Exactly as they stand, give the records below again, with no images.

SUPPLIED INFORMATION:
-=-=-

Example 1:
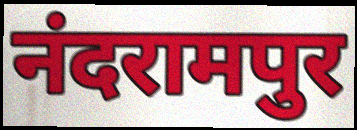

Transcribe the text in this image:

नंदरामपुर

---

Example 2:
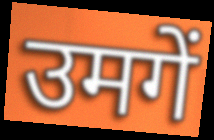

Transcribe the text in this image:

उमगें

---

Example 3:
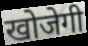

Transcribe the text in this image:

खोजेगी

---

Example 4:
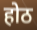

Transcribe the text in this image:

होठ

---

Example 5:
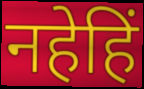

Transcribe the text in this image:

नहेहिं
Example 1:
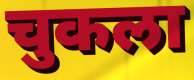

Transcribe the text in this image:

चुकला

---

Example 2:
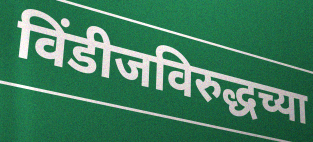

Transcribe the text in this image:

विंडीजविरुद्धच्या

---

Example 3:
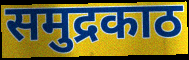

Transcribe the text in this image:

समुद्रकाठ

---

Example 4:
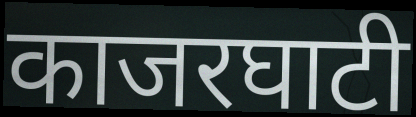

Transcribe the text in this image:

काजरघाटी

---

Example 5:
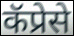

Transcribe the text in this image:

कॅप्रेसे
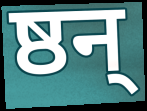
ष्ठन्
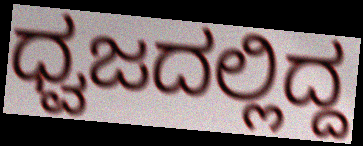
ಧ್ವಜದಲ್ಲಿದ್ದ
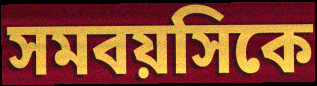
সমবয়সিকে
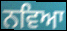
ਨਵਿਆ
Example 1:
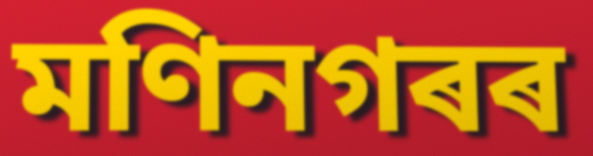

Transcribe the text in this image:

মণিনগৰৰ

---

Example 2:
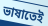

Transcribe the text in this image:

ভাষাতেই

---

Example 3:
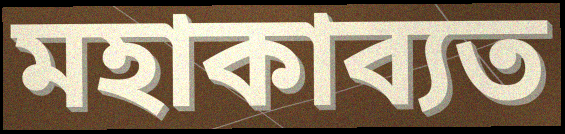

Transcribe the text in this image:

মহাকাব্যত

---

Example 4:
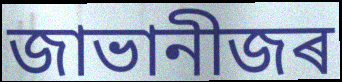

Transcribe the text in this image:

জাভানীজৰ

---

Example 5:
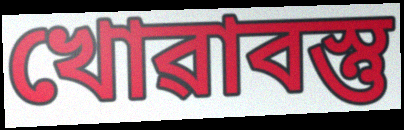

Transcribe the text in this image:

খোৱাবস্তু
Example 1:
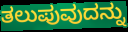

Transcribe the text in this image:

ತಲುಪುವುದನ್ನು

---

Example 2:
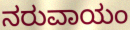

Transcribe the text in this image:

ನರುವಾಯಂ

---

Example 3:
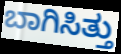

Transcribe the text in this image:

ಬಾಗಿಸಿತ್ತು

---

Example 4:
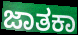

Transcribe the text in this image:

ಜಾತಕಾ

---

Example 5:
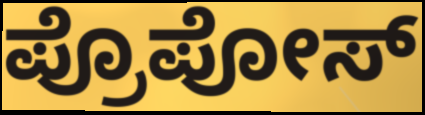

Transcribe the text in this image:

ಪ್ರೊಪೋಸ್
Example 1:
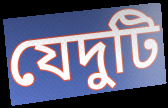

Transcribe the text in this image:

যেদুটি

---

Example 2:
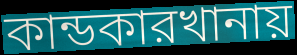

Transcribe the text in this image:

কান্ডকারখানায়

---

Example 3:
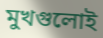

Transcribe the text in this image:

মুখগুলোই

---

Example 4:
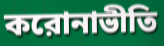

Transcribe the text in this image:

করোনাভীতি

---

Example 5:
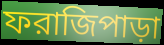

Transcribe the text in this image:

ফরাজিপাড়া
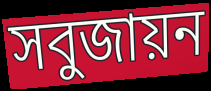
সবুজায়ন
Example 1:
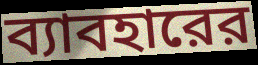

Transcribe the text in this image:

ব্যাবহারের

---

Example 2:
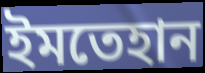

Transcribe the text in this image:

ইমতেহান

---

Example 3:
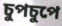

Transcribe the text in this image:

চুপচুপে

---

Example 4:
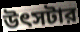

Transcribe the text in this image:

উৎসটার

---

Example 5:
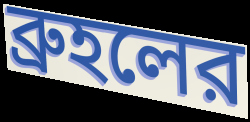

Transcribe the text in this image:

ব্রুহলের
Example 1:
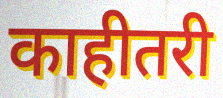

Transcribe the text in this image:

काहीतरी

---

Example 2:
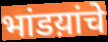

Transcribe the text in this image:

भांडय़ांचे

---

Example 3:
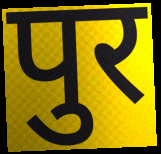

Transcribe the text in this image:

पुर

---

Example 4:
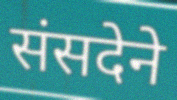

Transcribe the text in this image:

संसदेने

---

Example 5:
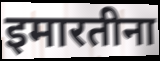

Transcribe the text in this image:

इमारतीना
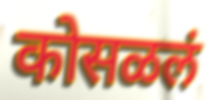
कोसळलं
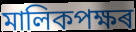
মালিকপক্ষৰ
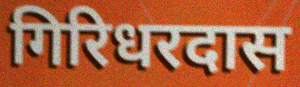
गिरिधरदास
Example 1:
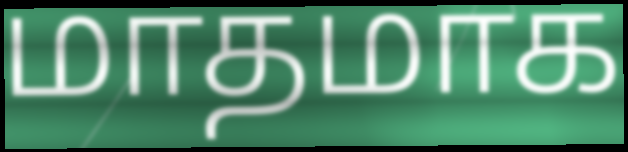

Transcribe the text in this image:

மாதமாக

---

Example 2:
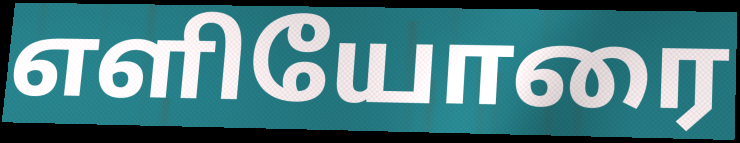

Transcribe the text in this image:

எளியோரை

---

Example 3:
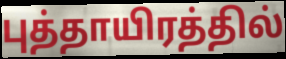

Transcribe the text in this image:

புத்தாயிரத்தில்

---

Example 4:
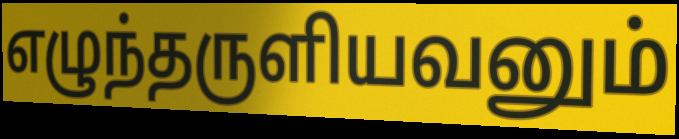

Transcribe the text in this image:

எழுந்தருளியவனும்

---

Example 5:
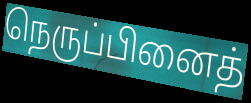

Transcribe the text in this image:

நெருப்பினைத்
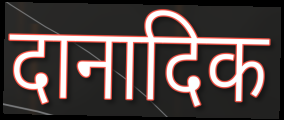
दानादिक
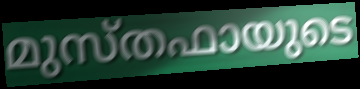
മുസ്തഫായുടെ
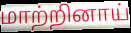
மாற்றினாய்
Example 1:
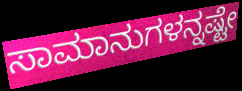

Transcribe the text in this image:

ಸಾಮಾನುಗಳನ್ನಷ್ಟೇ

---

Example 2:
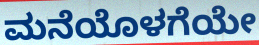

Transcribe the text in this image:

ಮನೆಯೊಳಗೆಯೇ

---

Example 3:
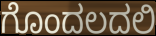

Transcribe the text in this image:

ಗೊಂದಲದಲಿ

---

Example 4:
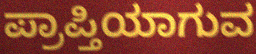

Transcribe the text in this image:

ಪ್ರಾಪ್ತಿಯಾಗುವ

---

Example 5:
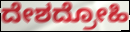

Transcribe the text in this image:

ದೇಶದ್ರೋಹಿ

-=-=-

EXERCISE RESPONSE:
Example 1:

Transcribe the text in this image:

नंदरामपुर

---

Example 2:

Transcribe the text in this image:

उमगें

---

Example 3:

Transcribe the text in this image:

खोजेगी

---

Example 4:

Transcribe the text in this image:

होठ

---

Example 5:

Transcribe the text in this image:

नहेहिं
Example 1:

Transcribe the text in this image:

चुकला

---

Example 2:

Transcribe the text in this image:

विंडीजविरुद्धच्या

---

Example 3:

Transcribe the text in this image:

समुद्रकाठ

---

Example 4:

Transcribe the text in this image:

काजरघाटी

---

Example 5:

Transcribe the text in this image:

कॅप्रेसे
ष्ठन्
ಧ್ವಜದಲ್ಲಿದ್ದ
সমবয়সিকে
ਨਵਿਆ
Example 1:

Transcribe the text in this image:

মণিনগৰৰ

---

Example 2:

Transcribe the text in this image:

ভাষাতেই

---

Example 3:

Transcribe the text in this image:

মহাকাব্যত

---

Example 4:

Transcribe the text in this image:

জাভানীজৰ

---

Example 5:

Transcribe the text in this image:

খোৱাবস্তু
Example 1:

Transcribe the text in this image:

ತಲುಪುವುದನ್ನು

---

Example 2:

Transcribe the text in this image:

ನರುವಾಯಂ

---

Example 3:

Transcribe the text in this image:

ಬಾಗಿಸಿತ್ತು

---

Example 4:

Transcribe the text in this image:

ಜಾತಕಾ

---

Example 5:

Transcribe the text in this image:

ಪ್ರೊಪೋಸ್
Example 1:

Transcribe the text in this image:

যেদুটি

---

Example 2:

Transcribe the text in this image:

কান্ডকারখানায়

---

Example 3:

Transcribe the text in this image:

মুখগুলোই

---

Example 4:

Transcribe the text in this image:

করোনাভীতি

---

Example 5:

Transcribe the text in this image:

ফরাজিপাড়া
সবুজায়ন
Example 1:

Transcribe the text in this image:

ব্যাবহারের

---

Example 2:

Transcribe the text in this image:

ইমতেহান

---

Example 3:

Transcribe the text in this image:

চুপচুপে

---

Example 4:

Transcribe the text in this image:

উৎসটার

---

Example 5:

Transcribe the text in this image:

ব্রুহলের
Example 1:

Transcribe the text in this image:

काहीतरी

---

Example 2:

Transcribe the text in this image:

भांडय़ांचे

---

Example 3:

Transcribe the text in this image:

पुर

---

Example 4:

Transcribe the text in this image:

संसदेने

---

Example 5:

Transcribe the text in this image:

इमारतीना
कोसळलं
মালিকপক্ষৰ
गिरिधरदास
Example 1:

Transcribe the text in this image:

மாதமாக

---

Example 2:

Transcribe the text in this image:

எளியோரை

---

Example 3:

Transcribe the text in this image:

புத்தாயிரத்தில்

---

Example 4:

Transcribe the text in this image:

எழுந்தருளியவனும்

---

Example 5:

Transcribe the text in this image:

நெருப்பினைத்
दानादिक
മുസ്തഫായുടെ
மாற்றினாய்
Example 1:

Transcribe the text in this image:

ಸಾಮಾನುಗಳನ್ನಷ್ಟೇ

---

Example 2:

Transcribe the text in this image:

ಮನೆಯೊಳಗೆಯೇ

---

Example 3:

Transcribe the text in this image:

ಗೊಂದಲದಲಿ

---

Example 4:

Transcribe the text in this image:

ಪ್ರಾಪ್ತಿಯಾಗುವ

---

Example 5:

Transcribe the text in this image:

ದೇಶದ್ರೋಹಿ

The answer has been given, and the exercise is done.